### Work order
Take the entries below and write them out exactly, with each picture removed.
*** Data extracts
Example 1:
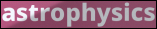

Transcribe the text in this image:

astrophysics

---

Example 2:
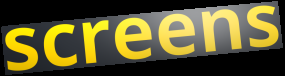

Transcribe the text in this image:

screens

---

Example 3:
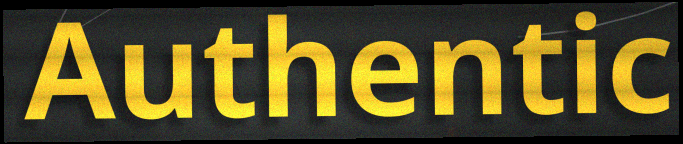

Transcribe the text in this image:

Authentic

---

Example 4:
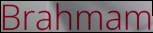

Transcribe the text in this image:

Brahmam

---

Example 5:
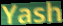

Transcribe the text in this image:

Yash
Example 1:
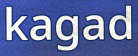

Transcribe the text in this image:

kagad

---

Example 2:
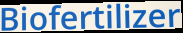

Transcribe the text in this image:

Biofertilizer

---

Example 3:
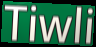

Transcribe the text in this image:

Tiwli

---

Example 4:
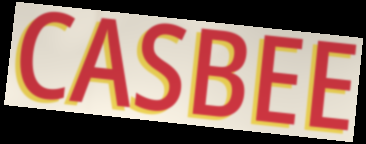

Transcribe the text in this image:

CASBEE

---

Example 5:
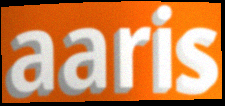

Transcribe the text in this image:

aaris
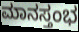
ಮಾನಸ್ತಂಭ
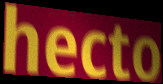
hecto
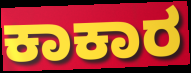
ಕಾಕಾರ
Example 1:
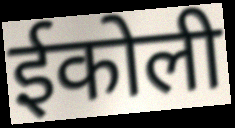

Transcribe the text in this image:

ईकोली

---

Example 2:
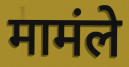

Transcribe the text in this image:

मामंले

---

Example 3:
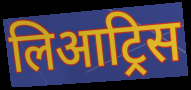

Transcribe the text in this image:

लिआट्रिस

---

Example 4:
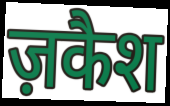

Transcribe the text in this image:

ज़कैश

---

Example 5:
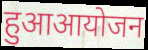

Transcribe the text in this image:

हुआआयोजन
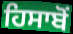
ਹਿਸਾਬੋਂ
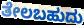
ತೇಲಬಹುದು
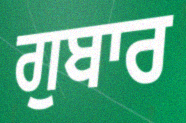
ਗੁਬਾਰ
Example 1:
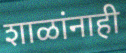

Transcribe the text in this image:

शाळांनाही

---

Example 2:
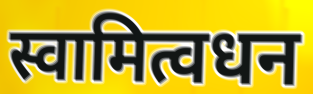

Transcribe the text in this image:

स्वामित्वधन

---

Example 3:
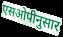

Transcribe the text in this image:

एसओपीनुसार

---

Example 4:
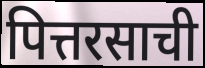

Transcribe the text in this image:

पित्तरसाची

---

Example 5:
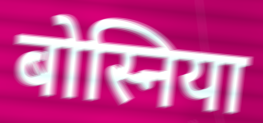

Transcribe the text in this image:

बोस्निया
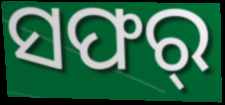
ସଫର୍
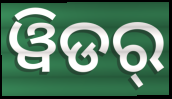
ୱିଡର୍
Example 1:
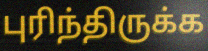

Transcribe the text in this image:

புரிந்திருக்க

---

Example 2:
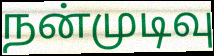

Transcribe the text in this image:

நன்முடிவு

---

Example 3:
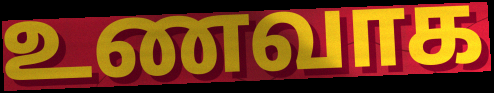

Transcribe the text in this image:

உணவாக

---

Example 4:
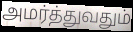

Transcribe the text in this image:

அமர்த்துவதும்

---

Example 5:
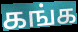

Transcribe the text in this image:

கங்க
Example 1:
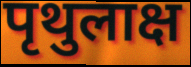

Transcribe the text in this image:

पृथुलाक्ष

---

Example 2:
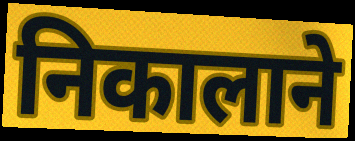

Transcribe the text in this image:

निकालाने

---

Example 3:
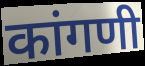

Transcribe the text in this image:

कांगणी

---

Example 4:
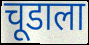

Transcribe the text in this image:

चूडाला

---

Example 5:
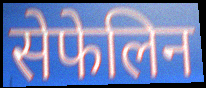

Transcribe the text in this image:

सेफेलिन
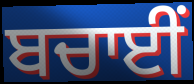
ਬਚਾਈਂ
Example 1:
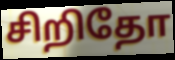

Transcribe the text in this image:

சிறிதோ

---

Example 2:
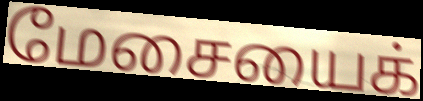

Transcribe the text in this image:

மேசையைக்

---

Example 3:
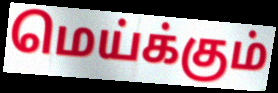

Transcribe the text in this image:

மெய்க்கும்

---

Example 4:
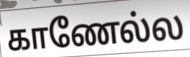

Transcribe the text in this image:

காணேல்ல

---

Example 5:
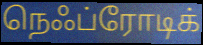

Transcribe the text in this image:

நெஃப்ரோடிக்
******
### Exercise response
Example 1:

Transcribe the text in this image:

astrophysics

---

Example 2:

Transcribe the text in this image:

screens

---

Example 3:

Transcribe the text in this image:

Authentic

---

Example 4:

Transcribe the text in this image:

Brahmam

---

Example 5:

Transcribe the text in this image:

Yash
Example 1:

Transcribe the text in this image:

kagad

---

Example 2:

Transcribe the text in this image:

Biofertilizer

---

Example 3:

Transcribe the text in this image:

Tiwli

---

Example 4:

Transcribe the text in this image:

CASBEE

---

Example 5:

Transcribe the text in this image:

aaris
ಮಾನಸ್ತಂಭ
hecto
ಕಾಕಾರ
Example 1:

Transcribe the text in this image:

ईकोली

---

Example 2:

Transcribe the text in this image:

मामंले

---

Example 3:

Transcribe the text in this image:

लिआट्रिस

---

Example 4:

Transcribe the text in this image:

ज़कैश

---

Example 5:

Transcribe the text in this image:

हुआआयोजन
ਹਿਸਾਬੋਂ
ತೇಲಬಹುದು
ਗੁਬਾਰ
Example 1:

Transcribe the text in this image:

शाळांनाही

---

Example 2:

Transcribe the text in this image:

स्वामित्वधन

---

Example 3:

Transcribe the text in this image:

एसओपीनुसार

---

Example 4:

Transcribe the text in this image:

पित्तरसाची

---

Example 5:

Transcribe the text in this image:

बोस्निया
ସଫର୍
ୱିଡର୍
Example 1:

Transcribe the text in this image:

புரிந்திருக்க

---

Example 2:

Transcribe the text in this image:

நன்முடிவு

---

Example 3:

Transcribe the text in this image:

உணவாக

---

Example 4:

Transcribe the text in this image:

அமர்த்துவதும்

---

Example 5:

Transcribe the text in this image:

கங்க
Example 1:

Transcribe the text in this image:

पृथुलाक्ष

---

Example 2:

Transcribe the text in this image:

निकालाने

---

Example 3:

Transcribe the text in this image:

कांगणी

---

Example 4:

Transcribe the text in this image:

चूडाला

---

Example 5:

Transcribe the text in this image:

सेफेलिन
ਬਚਾਈਂ
Example 1:

Transcribe the text in this image:

சிறிதோ

---

Example 2:

Transcribe the text in this image:

மேசையைக்

---

Example 3:

Transcribe the text in this image:

மெய்க்கும்

---

Example 4:

Transcribe the text in this image:

காணேல்ல

---

Example 5:

Transcribe the text in this image:

நெஃப்ரோடிக்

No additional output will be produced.